First, the problem of automatically classifying groups of people into social categories is introduced. This problem is called Urban Tribe Classification. To tackle this problem, each individual and the entire group of individuals are modeled. Since this was a newly introduced computer vision problem, a dataset for this task was created. On this dataset, the combined representation of group and individuals outperforms using only the person representations. This model showed promising results for automatic subculture classification.
Second, the problem of creating perceptual embeddings based on human similarity judgements is tackled.

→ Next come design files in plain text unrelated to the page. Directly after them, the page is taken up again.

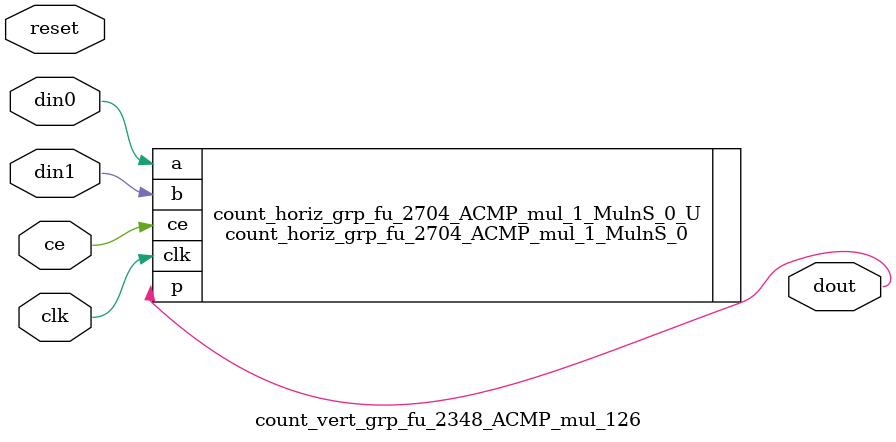
<source format=v>

`timescale 1 ns / 1 ps
module count_vert_grp_fu_2348_ACMP_mul_126(
    clk,
    reset,
    ce,
    din0,
    din1,
    dout);

parameter ID = 32'd1;
parameter NUM_STAGE = 32'd1;
parameter din0_WIDTH = 32'd1;
parameter din1_WIDTH = 32'd1;
parameter dout_WIDTH = 32'd1;
input clk;
input reset;
input ce;
input[din0_WIDTH - 1:0] din0;
input[din1_WIDTH - 1:0] din1;
output[dout_WIDTH - 1:0] dout;



count_horiz_grp_fu_2704_ACMP_mul_1_MulnS_0 count_horiz_grp_fu_2704_ACMP_mul_1_MulnS_0_U(
    .clk( clk ),
    .ce( ce ),
    .a( din0 ),
    .b( din1 ),
    .p( dout ));

endmodule

</source>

This work focuses on triplet similarity comparisons of the form ``Is object $i$ more similar to $j$ or $k$?'', which have been useful for computer vision and machine learning applications. Unfortunately, triplet similarity comparisons, like many human labeling efforts, can be prohibitively expensive. This work proposes two techniques for dealing with this obstacle. First, an alternative display for collecting triplets is designed. This display shows a probe image and a grid of query images, allowing the user to collect multiple triplets simultaneously. The display is shown to reduce the cost and time of triplet collection. In addition, higher quality embeddings are created with the improved triplet collection UI. A 10,000-food item dataset of human taste similarity was created using this UI. Second, ``SNaCK,'' a low-dimensional perceptual embedding algorithm that combines human expertise with automatic machine kernels, is introduced. Both parts are complementary: human insight can capture relationships that are not apparent from the object's visual similarity and the machine can help relieve the human from having to exhaustively specify many constraints.
Finally, the precise localization of key frames of an action is explored. This work focuses on detecting the exact starting frame of a behavior, an important task for neuroscience research. To address this problem, a loss designed to penalize extra and missed action start detections over small misalignments. Recurrent neural networks (RNN) are trained to optimize this loss. The model is shown to reduce the number of false positives, an important criteria defined by the neuroscientist. The performance of the model is evaluated on a new dataset, the Mouse Reach Dataset, a large, annotated video dataset of mice performing a sequence of actions. The dataset was created for neuroscience research. On this dataset, the proposed model outperforms related approaches and baseline methods using an unstructured loss.